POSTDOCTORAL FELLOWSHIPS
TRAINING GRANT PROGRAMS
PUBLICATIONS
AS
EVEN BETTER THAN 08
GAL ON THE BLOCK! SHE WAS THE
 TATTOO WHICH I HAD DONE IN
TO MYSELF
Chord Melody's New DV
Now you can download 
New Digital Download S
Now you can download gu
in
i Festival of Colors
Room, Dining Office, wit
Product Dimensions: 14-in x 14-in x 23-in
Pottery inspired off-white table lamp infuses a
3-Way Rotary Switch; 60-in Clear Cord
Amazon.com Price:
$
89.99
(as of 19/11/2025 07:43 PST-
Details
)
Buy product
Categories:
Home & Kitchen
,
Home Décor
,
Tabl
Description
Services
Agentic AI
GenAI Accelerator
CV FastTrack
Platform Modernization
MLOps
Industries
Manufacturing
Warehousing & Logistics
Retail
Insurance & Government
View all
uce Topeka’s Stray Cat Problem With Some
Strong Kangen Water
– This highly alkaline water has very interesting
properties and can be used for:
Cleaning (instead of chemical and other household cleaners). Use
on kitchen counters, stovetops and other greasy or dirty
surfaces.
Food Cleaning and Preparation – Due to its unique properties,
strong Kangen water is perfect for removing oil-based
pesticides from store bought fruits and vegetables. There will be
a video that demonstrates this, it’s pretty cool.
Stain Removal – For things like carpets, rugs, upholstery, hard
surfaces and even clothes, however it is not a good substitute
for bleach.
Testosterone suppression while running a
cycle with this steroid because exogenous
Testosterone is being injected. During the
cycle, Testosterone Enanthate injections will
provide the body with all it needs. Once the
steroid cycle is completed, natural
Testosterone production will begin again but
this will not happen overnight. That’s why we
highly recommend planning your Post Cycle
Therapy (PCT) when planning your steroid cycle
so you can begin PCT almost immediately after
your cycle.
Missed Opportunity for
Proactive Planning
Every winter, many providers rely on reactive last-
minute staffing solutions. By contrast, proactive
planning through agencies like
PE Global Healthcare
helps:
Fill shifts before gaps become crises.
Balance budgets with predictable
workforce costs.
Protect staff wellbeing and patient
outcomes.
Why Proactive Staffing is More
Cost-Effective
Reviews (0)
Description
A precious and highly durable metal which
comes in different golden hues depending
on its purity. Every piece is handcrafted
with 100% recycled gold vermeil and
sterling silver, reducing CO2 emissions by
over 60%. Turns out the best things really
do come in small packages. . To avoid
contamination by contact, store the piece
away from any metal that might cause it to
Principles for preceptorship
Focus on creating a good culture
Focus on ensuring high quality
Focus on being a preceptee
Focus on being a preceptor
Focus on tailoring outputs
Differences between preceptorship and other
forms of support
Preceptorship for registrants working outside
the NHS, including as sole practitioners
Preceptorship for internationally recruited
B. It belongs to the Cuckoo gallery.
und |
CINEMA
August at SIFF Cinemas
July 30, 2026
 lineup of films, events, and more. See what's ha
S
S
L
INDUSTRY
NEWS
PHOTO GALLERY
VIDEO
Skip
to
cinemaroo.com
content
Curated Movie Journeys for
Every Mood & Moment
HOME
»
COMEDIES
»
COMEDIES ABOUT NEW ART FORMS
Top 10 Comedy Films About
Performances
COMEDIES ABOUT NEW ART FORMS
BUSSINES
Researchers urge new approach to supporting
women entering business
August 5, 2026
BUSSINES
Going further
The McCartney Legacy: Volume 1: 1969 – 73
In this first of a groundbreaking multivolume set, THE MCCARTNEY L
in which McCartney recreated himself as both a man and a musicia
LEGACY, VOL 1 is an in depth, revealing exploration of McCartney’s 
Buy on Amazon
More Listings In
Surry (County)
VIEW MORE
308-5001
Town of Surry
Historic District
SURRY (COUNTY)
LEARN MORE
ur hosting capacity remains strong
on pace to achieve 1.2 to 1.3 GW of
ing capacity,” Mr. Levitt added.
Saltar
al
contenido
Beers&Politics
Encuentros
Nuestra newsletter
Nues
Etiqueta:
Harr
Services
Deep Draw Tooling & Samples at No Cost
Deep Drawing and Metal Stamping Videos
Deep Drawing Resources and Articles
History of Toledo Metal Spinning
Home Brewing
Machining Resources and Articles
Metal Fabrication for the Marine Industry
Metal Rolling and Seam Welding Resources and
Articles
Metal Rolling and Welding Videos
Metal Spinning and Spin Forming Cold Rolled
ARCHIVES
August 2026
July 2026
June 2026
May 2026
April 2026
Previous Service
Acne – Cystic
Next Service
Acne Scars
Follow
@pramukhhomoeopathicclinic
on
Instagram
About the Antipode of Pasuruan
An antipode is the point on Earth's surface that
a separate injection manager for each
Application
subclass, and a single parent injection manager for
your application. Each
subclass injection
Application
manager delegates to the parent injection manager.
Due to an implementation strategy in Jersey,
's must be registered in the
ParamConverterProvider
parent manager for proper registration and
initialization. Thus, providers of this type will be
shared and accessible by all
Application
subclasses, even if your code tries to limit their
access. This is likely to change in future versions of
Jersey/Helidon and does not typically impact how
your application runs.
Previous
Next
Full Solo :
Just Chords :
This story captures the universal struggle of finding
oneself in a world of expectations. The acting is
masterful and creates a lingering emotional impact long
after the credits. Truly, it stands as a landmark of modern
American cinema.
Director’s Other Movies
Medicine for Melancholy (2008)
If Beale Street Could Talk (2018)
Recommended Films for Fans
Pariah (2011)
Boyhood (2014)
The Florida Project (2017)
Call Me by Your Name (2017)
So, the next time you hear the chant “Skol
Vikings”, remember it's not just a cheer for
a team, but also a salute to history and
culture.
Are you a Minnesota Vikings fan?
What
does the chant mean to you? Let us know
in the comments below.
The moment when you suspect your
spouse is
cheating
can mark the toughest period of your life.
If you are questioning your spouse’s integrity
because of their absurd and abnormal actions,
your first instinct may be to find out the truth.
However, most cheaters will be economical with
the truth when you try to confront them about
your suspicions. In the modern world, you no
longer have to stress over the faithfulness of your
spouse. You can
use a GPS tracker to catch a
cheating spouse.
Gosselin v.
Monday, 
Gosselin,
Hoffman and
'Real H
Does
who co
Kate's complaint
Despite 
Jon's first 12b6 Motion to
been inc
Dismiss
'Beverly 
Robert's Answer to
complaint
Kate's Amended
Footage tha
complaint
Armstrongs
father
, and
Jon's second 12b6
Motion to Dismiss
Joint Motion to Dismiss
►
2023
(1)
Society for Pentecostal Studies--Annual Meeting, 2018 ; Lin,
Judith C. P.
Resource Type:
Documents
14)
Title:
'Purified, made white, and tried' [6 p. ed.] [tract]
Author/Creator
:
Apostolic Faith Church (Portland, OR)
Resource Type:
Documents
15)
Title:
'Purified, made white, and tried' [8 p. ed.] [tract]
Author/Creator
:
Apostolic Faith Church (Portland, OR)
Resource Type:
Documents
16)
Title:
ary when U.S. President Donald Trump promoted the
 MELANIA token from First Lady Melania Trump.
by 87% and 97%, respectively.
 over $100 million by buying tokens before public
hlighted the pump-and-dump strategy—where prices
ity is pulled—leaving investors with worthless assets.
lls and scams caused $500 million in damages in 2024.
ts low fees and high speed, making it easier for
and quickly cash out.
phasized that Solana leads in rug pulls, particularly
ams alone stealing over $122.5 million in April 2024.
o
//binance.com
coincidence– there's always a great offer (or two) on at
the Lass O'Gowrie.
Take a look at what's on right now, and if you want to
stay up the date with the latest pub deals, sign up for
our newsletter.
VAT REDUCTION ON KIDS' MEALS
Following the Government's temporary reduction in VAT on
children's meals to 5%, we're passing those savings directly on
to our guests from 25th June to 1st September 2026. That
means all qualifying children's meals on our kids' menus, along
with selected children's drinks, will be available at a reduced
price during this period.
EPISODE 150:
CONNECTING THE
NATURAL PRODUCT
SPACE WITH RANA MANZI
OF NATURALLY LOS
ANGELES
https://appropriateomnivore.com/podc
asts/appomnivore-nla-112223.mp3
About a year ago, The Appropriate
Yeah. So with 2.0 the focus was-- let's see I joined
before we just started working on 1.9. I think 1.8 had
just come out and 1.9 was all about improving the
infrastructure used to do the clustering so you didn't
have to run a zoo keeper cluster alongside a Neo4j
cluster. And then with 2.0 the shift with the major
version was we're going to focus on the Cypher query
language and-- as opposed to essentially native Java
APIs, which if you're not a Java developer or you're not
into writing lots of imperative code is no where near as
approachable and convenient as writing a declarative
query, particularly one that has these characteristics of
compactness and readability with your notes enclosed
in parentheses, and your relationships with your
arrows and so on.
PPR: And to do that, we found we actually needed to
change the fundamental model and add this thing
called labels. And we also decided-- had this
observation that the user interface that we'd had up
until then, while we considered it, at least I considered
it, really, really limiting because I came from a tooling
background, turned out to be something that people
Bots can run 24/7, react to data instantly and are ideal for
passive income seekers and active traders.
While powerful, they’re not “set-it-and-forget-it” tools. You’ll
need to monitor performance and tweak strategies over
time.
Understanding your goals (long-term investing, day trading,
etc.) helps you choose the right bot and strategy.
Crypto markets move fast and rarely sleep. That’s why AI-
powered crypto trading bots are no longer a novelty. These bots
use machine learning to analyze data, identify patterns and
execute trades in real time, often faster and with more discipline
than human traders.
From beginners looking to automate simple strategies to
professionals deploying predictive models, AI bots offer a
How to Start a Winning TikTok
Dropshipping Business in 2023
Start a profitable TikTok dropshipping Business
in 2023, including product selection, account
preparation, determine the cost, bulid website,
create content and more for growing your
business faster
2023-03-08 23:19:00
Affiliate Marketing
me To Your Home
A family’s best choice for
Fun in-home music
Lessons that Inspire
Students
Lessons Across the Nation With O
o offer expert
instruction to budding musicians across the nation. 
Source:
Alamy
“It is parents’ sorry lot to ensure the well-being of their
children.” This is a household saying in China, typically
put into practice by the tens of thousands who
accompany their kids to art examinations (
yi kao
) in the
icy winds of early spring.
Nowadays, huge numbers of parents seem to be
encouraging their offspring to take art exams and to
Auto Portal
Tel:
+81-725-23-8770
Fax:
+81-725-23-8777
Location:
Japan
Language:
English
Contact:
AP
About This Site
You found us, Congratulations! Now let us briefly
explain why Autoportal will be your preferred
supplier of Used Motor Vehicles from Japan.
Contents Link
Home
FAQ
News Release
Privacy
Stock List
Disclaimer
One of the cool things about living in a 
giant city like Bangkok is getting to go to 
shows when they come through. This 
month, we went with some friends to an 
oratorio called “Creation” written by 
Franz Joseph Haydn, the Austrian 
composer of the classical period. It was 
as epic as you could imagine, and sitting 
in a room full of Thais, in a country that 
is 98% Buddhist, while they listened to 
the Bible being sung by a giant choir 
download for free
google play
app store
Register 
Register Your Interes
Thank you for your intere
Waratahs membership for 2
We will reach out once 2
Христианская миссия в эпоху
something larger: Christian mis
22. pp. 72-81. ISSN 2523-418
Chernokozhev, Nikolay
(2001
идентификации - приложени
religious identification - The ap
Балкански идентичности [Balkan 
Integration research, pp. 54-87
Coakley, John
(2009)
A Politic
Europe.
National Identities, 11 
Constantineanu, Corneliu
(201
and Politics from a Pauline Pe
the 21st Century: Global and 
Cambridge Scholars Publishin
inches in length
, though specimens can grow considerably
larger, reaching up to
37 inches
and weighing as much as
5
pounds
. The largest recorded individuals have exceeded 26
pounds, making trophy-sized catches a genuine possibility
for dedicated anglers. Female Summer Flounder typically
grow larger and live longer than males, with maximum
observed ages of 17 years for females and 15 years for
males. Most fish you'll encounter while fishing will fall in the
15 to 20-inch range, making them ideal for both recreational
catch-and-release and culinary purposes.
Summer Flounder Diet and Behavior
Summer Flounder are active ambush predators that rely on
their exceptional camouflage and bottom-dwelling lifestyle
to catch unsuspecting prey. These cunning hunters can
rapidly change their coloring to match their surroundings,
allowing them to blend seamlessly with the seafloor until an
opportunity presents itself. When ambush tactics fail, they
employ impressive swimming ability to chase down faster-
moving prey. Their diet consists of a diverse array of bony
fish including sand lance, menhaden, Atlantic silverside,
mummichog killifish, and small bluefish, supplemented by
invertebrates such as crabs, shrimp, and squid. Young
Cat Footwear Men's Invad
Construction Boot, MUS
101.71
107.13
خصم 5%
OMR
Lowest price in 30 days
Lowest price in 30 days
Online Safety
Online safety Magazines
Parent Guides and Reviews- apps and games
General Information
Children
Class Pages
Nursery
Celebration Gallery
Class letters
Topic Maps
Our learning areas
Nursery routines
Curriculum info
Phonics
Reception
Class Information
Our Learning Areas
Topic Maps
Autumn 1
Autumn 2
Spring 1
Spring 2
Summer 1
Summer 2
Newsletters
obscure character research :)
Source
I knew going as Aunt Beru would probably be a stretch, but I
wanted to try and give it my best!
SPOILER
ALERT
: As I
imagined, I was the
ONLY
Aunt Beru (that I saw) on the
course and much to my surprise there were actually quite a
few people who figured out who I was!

**ABOUT THIS TASK**
For this task, copy every line of the material in which "Videos" appears.

**WRITTEN ANSWER**
Deep Drawing and Metal Stamping Videos
Metal Rolling and Welding Videos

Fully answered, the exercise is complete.